Importantly, all six components of the EASE score can be measured using standard transthoracic echocardiography with the addition of speckle-tracking and tissue Doppler imaging, modalities that are widely available in modern echocardiographic laboratories. This ensures broad applicability and reproducibility without reliance on invasive testing or advanced imaging techniques such as cardiac MRI.
From a clinical perspective, the EASE score has the potential to help clinicians in identifying patients who are most likely to benefit from ablation, informing discussions about procedural risks and expectations, and optimizing patient selection for early intervention versus more conservative management. High-risk patients, as identified by elevated EASE scores, may warrant more aggressive substrate mapping, closer post-procedural monitoring, or even consideration of alternative strategies.
Moreover, the EASE score provides a quantitative framework that may harmonize research efforts and improve standardization in clinical trials assessing outcomes of atrial fibrillation ablation. Its potential role extends beyond baseline assessment, offering a basis for longitudinal tracking of atrial remodeling in response to therapy or lifestyle modification.
By reflecting the true multidimensional nature of atrial health, the EASE score could enhance clinical decision-making and has the potential to improve procedural outcomes and patient care.

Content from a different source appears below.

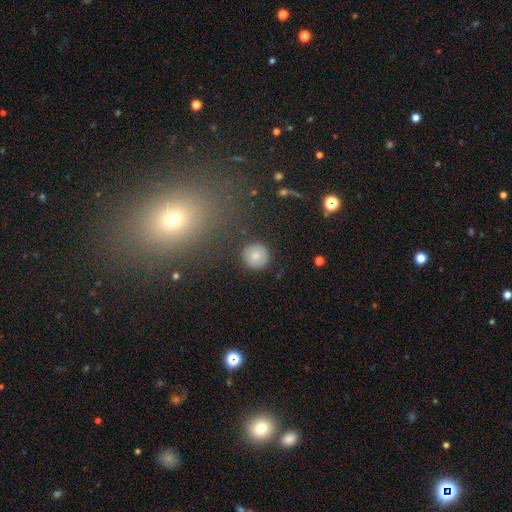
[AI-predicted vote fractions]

6. Preliminary Data and Validation Outlook

Although the EASE score has not yet undergone large-scale prospective validation, preliminary observational data from our institution suggest promising clinical utility. In a retrospective analysis of 128 patients who underwent first-time pulmonary vein isolation for paroxysmal atrial fibrillation between January 2020 and December 2023 (Table 3), higher composite EASE scores were significantly associated with increased arrhythmia recurrence at 12 months.
The median follow-up duration was 14 months (IQR: 11–18 months). Arrhythmia recurrence was defined as any documented episode of atrial fibrillation, atrial flutter, or atrial tachycardia lasting longer than 30 s, occurring after a 3-month post-ablation blanking period. Notably, patients classified as high-risk (score ≥ 9) experienced more than twice the recurrence rate compared to those in the low-risk group (score ≤ 3). These preliminary findings support the EASE score’s potential as a discriminative tool for stratifying procedural outcomes (Figure 6). Nonetheless, these results are exploratory and based on a single-center retrospective cohort. Prospective, multicenter validation studies are warranted to confirm these associations and to refine the score’s thresholds and weighting.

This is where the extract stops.